*EXTRACT*.
....
As stated, graph names are increasingly used to capture additional information such as trust, provenance, temporal information and other annotations (Carroll et al. 2005; Zimmermann et al. 2012). Although there exist standard RDF syntaxes (such as N-Quads, Trig or JSON-LD) that represent RDF named graphs, serializing annotated RDF data (quads) efficiently remains an open challenge.

In spite of general approaches, such as AnQL (Zimmermann et al. 2012), most solutions focus on managing provenance information, as this is at the core of the linked data distributed philosophy (Bizer et al. 2009). Besides the aforementioned named graphs and the standard RDF reification (Schreiber and Raimond 2014), i.e., using the RDF vocabulary (rdf:Statement, rdf:subject, rdf:predicate, and rdf:object) to refer to statements, the main proposals are singleton properties (Nguyen et al. 2014) and N-ary relations (Noy et al. 2006). The former introduces unique predicates that are then annotated with the metadata of the triple it belongs to. The latest, used in Wikidata, represents a relation between a subject and object with a new resource, which is then connected to the subject, on the one hand, and predicate and object, on the other. Further information can be attached to the new resource in order to annotate the statement.
....
*DATA RECORDS*.
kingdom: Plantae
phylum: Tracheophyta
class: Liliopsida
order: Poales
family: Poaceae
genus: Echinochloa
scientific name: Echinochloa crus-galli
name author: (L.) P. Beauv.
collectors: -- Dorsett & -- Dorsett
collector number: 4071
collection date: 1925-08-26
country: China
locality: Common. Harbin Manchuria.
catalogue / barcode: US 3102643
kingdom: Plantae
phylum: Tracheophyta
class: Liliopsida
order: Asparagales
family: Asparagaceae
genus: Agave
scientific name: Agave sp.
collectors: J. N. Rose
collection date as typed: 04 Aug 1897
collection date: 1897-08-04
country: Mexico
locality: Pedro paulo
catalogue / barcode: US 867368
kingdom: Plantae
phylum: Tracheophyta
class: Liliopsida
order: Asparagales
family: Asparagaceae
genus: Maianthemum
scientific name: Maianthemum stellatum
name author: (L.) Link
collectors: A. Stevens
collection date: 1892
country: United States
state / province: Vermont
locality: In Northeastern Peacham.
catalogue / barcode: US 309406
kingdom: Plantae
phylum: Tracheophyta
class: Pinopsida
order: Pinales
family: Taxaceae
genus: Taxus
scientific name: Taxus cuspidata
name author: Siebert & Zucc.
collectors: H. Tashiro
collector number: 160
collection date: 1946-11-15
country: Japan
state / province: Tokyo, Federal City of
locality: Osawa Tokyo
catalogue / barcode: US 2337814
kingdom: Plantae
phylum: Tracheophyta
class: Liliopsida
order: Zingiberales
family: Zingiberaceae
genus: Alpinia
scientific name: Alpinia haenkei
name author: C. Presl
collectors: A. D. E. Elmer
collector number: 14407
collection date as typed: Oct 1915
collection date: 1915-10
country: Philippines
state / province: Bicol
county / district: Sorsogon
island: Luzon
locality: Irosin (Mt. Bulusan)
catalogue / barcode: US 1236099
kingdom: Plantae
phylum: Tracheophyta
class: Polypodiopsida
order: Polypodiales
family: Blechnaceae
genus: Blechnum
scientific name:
....
*EXERCISES*.
a: Translate this sentence from the passage on annotated RDF data into French: "Further information can be attached to the new resource in order to annotate the statement."
b: Continue the passage on annotated RDF data, picking up right after its final sentence.

*ANSWERS PER TASK*.
a: Des informations supplémentaires peuvent être rattachées à la nouvelle ressource afin d'annoter l'énoncé.

b:
In addition, two recent solutions have been proposed. (Hartig 2017) extends RDF with a notion of embedded triples (encoded between ‘≪’ and ‘≫’), which can be directly used as subject or object of other triples. NdFluents (Giménez-García et al. 2017) creates unique versions of the subject and the object for each annotated triple, which are then linked to a context resource and to the original subject and object resources.

RDF Archival

RDF archival is a particular instance of the problem of managing context information. In this case, the context is set by the moment when a new version of an RDF graph is released. In general, RDF data are not static but evolve naturally, without centralized monitoring nor further advise, following the scale-free nature of the Web. Thus, RDF archiving emerges as a novel challenge aimed at assuring quality and traceability of RDF data over time.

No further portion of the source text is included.